Tema: Recibir huéspedes

¿Que es necesario para la recepción de los invitados?

Sole

Respuesta a cargo de R' Aharón David ben Israel:  

Shalom Sole:

Está escrito en el libro de la Mishná, Pirkey Abot 1: 5 "Sean los carenciados como hijos en tu hogar"

Explican los sabios, que estas palabras no implican necesariamente que los huéspedes sean  hijos de tu casa -textualmente-, sino que hablen concerniente a lo que comen y beben en tu residencia, tal como lo hacían los necesitados que frecuentaban la casa de Job. 

Respecto a ellos los sabios dijeron, que cuando se encontraban por la calle, uno preguntaba al otro: ¿De dónde vienes?. "De la casa de Job". ¿a dónde vas?. "A la casa de Job". 

Por tal razón, cuando llegó a él el castigo (que está escrito en el libro de Job, consistente en la pérdida de sus hijos, todos sus bienes y luego cayó en cama muy enfermo). Él -Job- al contemplar su terrible situación, reclamó a Di-s: ¿Acaso no alimenté hambrientos y di de beber a sedientos? ¿No vestí a los que no tenían ropa?. 

Di-s le dijo: "Aun no has llegado a la mitad de la medida de Abraham; tú te sientas, aguardas en tu casa y los invitados ingresan a ti.
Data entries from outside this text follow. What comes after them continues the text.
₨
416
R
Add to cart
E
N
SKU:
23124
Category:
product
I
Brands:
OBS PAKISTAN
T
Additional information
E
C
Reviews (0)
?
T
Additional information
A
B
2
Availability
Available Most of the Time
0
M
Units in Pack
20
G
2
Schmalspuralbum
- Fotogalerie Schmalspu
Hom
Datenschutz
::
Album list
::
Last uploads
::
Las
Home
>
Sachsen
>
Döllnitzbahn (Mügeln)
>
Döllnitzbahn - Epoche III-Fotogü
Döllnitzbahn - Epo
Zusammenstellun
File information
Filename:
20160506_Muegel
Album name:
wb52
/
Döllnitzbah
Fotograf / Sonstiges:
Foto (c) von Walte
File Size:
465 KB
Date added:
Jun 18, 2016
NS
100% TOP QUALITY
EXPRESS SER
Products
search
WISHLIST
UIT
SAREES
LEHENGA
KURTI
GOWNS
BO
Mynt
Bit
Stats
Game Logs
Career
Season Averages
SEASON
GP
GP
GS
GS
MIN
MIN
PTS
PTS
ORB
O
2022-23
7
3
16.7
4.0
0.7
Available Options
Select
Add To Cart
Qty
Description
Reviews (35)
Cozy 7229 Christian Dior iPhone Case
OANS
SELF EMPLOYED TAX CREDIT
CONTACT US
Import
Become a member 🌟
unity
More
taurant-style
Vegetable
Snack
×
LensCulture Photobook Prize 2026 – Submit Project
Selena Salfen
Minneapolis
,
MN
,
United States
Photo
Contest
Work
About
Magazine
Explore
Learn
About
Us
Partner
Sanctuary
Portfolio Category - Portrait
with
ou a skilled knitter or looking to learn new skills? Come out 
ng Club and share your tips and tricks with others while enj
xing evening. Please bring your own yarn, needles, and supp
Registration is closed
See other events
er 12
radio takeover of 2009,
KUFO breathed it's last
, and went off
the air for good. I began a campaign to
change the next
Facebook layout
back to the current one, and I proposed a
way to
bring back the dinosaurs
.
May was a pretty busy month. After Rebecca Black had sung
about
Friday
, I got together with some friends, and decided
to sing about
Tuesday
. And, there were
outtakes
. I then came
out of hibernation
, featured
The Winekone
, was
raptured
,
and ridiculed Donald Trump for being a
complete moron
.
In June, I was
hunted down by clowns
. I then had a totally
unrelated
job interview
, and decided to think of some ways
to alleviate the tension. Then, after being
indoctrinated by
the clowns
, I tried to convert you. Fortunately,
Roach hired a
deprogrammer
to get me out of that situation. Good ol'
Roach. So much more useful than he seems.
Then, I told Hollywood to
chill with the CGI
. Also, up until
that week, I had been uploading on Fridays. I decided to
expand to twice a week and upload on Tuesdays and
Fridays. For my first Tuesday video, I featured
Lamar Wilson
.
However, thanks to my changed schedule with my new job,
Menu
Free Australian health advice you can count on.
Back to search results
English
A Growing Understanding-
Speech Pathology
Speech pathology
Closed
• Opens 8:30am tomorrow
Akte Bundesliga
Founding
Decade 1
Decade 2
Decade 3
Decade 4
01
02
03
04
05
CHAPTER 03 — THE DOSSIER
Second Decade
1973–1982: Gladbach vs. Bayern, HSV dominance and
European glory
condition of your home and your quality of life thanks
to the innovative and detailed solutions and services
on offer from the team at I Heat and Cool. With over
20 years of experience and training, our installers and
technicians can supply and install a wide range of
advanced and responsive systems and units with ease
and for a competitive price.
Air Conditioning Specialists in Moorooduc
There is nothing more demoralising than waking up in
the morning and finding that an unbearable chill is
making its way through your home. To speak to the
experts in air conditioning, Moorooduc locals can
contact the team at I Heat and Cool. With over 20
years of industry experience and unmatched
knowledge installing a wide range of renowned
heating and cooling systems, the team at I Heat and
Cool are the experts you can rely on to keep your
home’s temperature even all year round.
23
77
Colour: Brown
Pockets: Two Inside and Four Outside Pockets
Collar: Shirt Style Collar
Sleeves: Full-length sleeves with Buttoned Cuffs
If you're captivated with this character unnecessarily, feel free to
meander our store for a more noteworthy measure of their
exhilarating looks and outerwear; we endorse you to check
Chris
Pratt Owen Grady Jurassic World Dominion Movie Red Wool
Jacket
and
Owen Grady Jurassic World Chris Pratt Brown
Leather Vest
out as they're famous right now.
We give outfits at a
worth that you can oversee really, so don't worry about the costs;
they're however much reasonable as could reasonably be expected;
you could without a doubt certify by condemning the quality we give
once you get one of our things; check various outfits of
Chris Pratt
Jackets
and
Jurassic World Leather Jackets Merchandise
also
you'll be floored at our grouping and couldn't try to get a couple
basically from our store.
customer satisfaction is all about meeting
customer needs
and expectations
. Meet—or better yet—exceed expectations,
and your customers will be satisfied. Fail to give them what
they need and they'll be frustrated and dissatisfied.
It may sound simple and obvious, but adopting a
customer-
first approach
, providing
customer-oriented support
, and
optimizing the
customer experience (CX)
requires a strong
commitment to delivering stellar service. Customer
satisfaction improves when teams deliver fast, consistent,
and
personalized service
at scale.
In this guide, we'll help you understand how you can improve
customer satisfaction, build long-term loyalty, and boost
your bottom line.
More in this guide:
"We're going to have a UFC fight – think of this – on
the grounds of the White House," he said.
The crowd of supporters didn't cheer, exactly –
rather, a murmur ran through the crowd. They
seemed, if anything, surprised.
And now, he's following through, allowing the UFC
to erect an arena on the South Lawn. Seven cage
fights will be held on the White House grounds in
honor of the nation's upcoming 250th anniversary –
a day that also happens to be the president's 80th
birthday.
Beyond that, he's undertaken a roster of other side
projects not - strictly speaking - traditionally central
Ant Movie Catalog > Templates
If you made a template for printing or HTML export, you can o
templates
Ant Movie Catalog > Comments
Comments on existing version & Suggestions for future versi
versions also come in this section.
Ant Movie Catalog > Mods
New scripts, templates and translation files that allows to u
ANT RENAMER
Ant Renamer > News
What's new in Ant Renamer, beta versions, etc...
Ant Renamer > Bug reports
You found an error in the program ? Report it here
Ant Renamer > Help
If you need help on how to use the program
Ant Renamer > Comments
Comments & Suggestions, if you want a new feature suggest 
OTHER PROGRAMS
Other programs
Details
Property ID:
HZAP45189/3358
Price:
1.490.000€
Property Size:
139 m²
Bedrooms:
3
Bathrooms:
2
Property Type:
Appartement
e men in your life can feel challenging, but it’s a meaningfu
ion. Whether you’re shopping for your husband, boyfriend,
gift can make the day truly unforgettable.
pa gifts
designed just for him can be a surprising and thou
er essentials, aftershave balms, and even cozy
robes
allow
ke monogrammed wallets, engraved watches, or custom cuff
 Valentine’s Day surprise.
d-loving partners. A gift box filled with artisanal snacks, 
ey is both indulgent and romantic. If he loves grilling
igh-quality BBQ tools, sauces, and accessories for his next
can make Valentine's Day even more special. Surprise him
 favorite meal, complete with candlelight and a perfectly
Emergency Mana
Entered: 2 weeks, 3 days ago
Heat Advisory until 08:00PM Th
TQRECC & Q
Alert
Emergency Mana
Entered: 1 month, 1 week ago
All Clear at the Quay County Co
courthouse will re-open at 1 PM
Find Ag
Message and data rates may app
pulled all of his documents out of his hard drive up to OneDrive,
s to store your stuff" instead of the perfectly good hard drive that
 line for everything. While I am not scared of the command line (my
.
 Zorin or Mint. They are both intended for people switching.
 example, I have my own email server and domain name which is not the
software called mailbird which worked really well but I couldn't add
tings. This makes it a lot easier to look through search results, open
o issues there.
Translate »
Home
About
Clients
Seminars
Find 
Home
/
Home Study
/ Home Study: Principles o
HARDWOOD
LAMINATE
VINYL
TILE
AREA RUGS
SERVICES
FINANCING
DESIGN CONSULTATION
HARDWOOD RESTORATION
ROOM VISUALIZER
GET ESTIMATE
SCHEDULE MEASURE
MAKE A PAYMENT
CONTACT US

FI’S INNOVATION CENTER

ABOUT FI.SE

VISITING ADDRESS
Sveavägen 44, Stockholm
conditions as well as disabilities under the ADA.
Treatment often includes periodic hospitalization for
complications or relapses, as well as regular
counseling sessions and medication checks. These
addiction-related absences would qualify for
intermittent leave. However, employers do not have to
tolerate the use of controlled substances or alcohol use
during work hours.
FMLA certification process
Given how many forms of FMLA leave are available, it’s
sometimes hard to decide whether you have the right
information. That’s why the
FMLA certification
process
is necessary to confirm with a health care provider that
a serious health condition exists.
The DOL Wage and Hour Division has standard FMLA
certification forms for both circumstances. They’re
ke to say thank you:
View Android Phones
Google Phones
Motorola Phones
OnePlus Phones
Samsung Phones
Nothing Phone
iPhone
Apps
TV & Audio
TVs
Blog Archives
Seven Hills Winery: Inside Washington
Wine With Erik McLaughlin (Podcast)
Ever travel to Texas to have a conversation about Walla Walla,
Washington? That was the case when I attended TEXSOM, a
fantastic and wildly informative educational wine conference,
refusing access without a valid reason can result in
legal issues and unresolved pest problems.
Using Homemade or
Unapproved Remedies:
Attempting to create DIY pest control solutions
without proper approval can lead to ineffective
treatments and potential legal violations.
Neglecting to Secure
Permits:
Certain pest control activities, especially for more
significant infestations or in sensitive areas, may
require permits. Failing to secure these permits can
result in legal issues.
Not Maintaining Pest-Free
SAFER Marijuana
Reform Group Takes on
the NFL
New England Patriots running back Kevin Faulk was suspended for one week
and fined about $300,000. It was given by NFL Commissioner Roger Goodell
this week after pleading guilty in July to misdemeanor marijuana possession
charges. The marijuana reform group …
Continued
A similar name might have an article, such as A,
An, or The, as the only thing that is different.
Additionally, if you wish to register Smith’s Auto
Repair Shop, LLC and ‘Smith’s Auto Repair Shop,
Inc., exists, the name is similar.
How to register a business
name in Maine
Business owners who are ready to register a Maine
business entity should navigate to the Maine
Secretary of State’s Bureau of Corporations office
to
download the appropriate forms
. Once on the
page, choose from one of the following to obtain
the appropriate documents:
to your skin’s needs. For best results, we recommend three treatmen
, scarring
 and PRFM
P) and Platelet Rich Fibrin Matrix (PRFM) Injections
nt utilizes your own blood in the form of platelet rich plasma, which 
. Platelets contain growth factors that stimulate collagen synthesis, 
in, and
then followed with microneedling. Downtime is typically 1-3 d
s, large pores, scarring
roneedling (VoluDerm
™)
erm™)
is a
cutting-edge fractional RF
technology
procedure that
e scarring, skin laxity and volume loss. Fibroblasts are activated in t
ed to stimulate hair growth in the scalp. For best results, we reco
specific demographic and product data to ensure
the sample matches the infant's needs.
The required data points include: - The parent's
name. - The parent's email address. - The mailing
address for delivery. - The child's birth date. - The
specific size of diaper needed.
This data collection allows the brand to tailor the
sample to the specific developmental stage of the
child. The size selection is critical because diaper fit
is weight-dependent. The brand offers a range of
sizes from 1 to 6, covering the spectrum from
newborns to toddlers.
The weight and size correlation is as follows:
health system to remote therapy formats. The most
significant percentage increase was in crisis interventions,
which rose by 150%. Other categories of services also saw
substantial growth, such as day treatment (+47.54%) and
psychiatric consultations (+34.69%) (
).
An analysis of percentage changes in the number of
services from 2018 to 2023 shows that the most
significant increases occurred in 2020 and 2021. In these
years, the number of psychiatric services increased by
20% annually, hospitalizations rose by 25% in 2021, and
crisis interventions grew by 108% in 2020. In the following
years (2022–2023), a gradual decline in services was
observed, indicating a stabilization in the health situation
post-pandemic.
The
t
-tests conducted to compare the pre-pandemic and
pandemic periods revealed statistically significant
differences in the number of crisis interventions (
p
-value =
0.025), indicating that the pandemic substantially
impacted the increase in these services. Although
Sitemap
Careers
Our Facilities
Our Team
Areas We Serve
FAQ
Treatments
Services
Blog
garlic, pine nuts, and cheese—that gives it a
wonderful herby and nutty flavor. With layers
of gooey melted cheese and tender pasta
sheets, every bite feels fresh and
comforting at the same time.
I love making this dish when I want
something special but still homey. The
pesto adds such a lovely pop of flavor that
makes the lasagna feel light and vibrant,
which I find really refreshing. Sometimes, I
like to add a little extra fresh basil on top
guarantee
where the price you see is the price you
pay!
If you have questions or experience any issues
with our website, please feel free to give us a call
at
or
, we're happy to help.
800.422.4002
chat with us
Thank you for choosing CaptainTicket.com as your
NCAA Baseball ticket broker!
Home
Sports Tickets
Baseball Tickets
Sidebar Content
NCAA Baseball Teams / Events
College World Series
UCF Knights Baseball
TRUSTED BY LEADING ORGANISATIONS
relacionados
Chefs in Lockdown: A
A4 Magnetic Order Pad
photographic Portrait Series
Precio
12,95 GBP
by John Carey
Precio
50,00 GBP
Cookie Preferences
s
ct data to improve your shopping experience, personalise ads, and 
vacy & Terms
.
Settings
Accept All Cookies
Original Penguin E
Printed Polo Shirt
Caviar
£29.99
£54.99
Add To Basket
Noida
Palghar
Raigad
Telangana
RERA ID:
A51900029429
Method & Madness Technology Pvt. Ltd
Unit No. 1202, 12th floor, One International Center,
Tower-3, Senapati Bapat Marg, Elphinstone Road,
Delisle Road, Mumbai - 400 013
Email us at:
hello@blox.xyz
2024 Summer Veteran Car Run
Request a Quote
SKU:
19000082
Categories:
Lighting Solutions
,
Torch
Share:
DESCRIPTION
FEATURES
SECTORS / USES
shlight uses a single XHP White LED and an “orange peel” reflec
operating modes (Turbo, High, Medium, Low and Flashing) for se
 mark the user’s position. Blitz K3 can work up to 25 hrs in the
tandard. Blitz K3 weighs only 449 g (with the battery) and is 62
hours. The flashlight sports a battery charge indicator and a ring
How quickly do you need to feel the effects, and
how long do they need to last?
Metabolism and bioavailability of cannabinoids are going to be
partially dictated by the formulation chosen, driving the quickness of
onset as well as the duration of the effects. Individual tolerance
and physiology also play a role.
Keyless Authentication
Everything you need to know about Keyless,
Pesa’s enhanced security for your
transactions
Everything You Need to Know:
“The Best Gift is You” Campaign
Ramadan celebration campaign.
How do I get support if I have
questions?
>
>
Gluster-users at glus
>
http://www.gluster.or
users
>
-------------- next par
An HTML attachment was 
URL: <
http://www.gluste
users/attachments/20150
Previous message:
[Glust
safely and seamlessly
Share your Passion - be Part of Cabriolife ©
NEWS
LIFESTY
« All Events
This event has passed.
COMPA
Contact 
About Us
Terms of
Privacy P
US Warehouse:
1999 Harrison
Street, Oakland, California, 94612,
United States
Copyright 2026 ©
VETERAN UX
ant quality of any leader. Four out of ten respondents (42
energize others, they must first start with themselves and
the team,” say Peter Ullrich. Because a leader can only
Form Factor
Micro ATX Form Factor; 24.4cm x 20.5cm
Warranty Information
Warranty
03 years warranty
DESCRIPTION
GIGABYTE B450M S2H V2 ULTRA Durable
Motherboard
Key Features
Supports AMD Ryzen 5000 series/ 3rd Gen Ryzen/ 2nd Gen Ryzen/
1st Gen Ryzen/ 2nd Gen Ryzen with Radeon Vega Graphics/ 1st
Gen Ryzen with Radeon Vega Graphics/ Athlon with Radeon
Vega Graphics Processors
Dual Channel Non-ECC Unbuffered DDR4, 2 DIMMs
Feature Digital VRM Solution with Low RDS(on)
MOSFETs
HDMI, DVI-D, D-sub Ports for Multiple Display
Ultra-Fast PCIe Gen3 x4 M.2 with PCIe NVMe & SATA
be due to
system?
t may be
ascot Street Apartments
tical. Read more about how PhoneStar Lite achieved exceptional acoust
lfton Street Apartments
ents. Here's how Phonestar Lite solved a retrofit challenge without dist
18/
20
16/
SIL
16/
A aquel que acostumbra comer pan de trigo, le sirves pan de trigo; quién suele ingerir carne, le das carne; al que bebe vino, le ofreces vino. Sin embargo Abraham no hizo así, sino que se sentaba esperando ver algún transeúnte, y cuando hallaba alguno, lo hacía ingresar a su vivienda. En ese momento, lo atendía espléndidamente. A quién no estaba acostumbrado a comer pan de trigo, le ofrecía pan de trigo; el que no podía con frecuencia saborear carne, le servía carne; quién por causa de no tener recursos no acostumbraba beber vino, le daba vino. 

Además de lo dicho, Abraham construyó grandes posadas al costado de los caminos a las que abasteció con comestibles y bebida. Resultaba que todo el que ingresaba a la posada de Abraham, comía, bebía y agradecía a Di-s. 

Hasta aquí la explicación de la Mishná citada.

Por lo tanto, debemos decir que no hay parámetros para determinar el punto de esfuerzo que uno debe realizar para atender a sus huéspedes. Cada uno debe hacer lo mejor dentro de sus posibilidades. 

Recordemos además, que la Mishná, en el tratado de Peá, capítulo 1, revela, que el precepto de recibir huéspedes es de aquellos que no tienen medida fija. O sea, cada uno se esfuerza en realizarlo de acuerdo a sus posibilidades, no existiendo un límite que diga, !hasta aquí llegué y no más¡.